Task directions:
Your output must reproduce all the records below precisely and contain no pictures.

Recorded information:
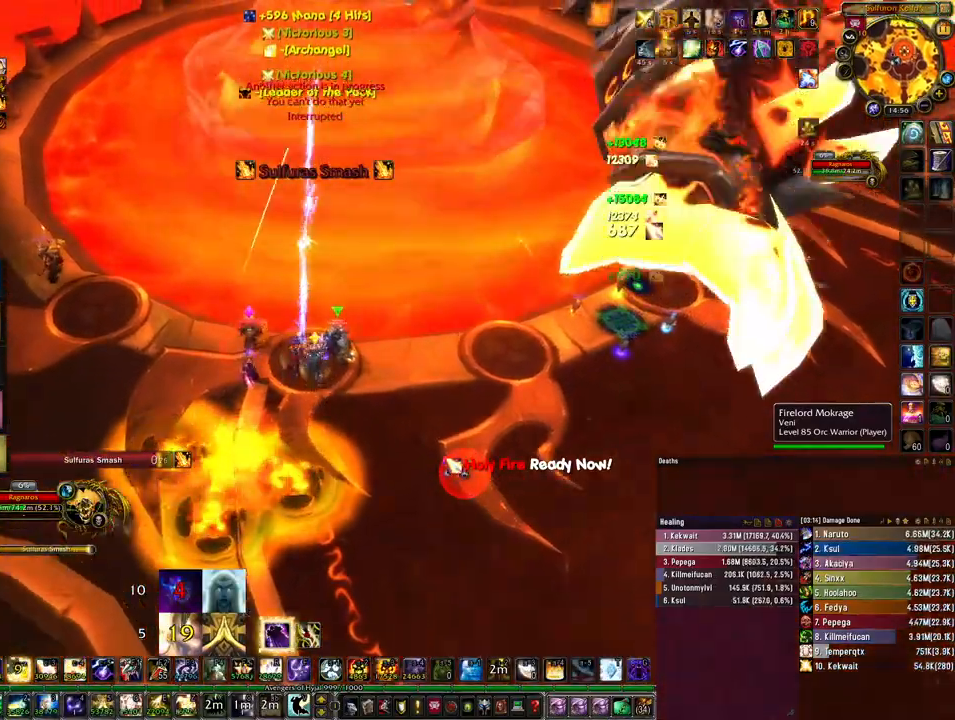
{"keys": ["ctrl"], "mouse": [], "events": [[67, "w", "up"], [100, "ctrl", "down"], [200, "3", "down"], [300, "3", "up"]]}
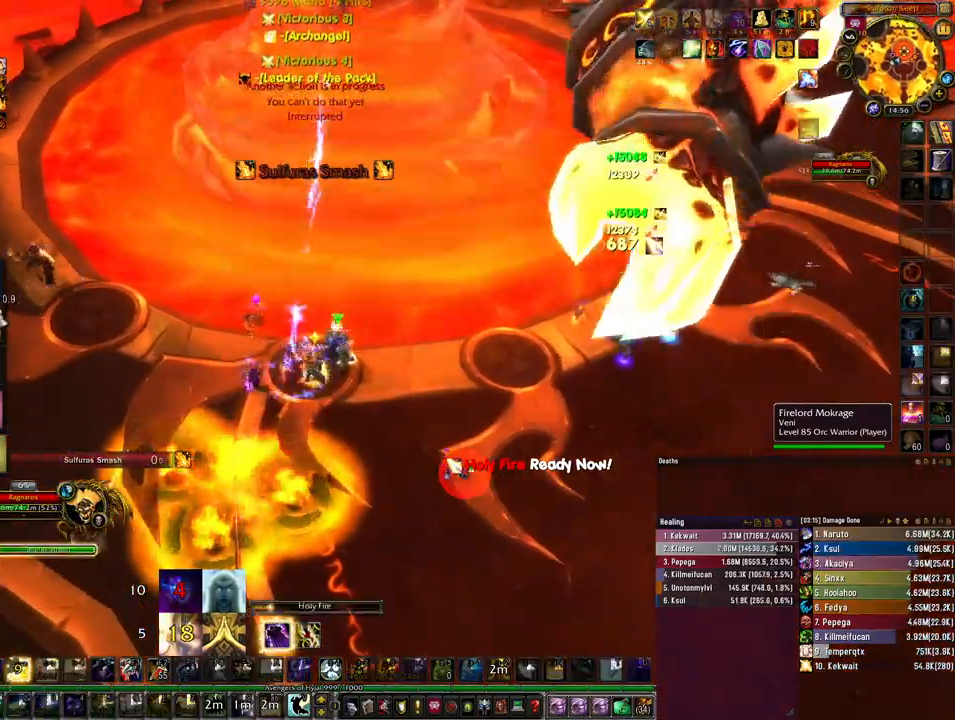
{"keys": ["ctrl"], "mouse": [], "events": []}
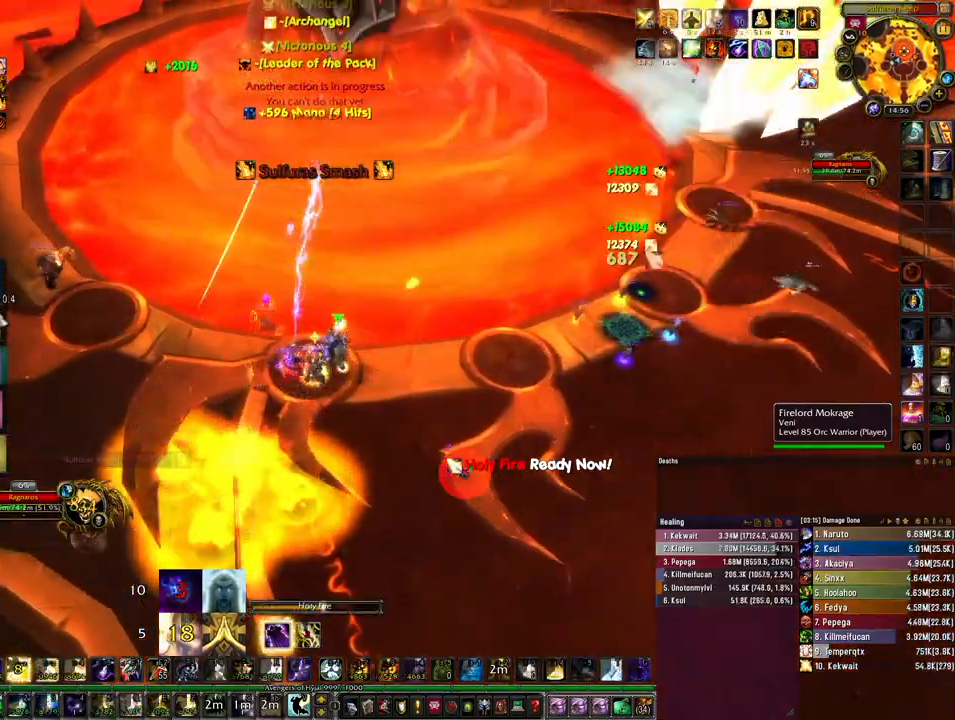
{"keys": ["4", "ctrl"], "mouse": [], "events": [[433, "4", "down"]]}
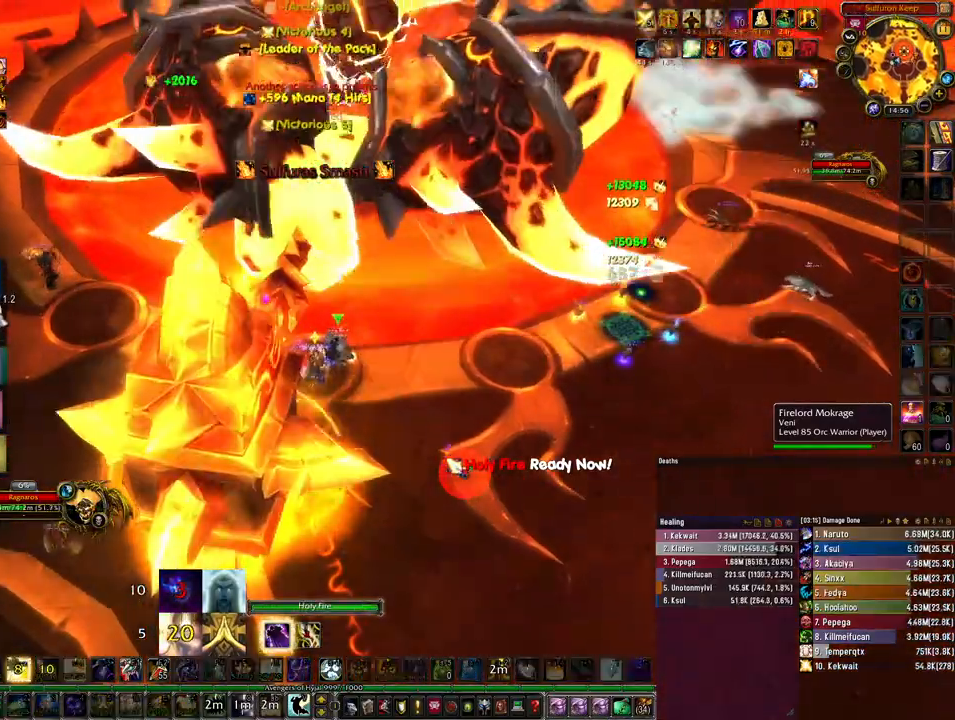
{"keys": ["4", "ctrl"], "mouse": [], "events": [[33, "4", "up"], [133, "4", "down"], [200, "4", "up"], [300, "4", "down"], [367, "4", "up"], [467, "4", "down"]]}
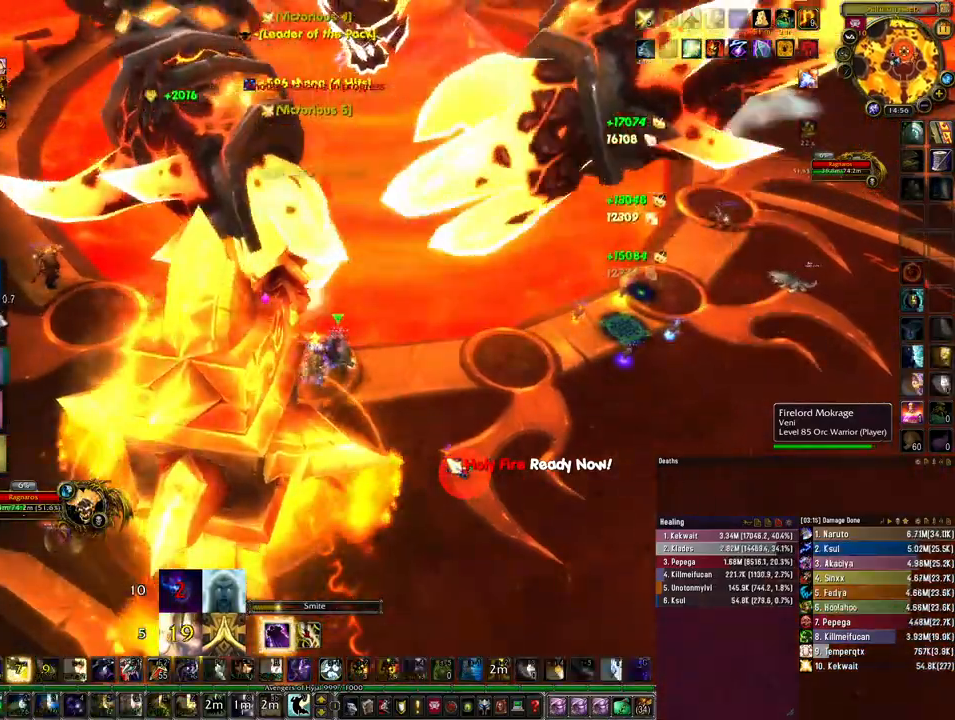
{"keys": ["ctrl"], "mouse": [], "events": [[33, "4", "up"], [133, "4", "down"], [233, "4", "up"]]}
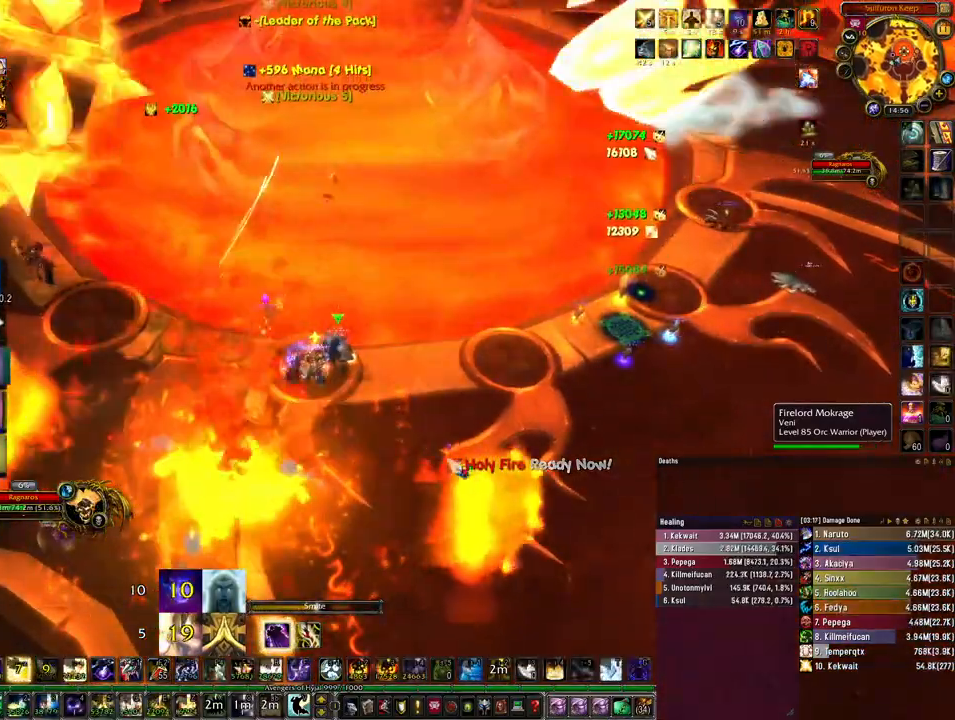
{"keys": [], "mouse": [], "events": [[333, "ctrl", "up"]]}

Solution to the exercise:
{"keys": ["ctrl"], "mouse": [], "events": [[67, "w", "up"], [100, "ctrl", "down"], [200, "3", "down"], [300, "3", "up"]]}
{"keys": ["ctrl"], "mouse": [], "events": []}
{"keys": ["4", "ctrl"], "mouse": [], "events": [[433, "4", "down"]]}
{"keys": ["4", "ctrl"], "mouse": [], "events": [[33, "4", "up"], [133, "4", "down"], [200, "4", "up"], [300, "4", "down"], [367, "4", "up"], [467, "4", "down"]]}
{"keys": ["ctrl"], "mouse": [], "events": [[33, "4", "up"], [133, "4", "down"], [233, "4", "up"]]}
{"keys": [], "mouse": [], "events": [[333, "ctrl", "up"]]}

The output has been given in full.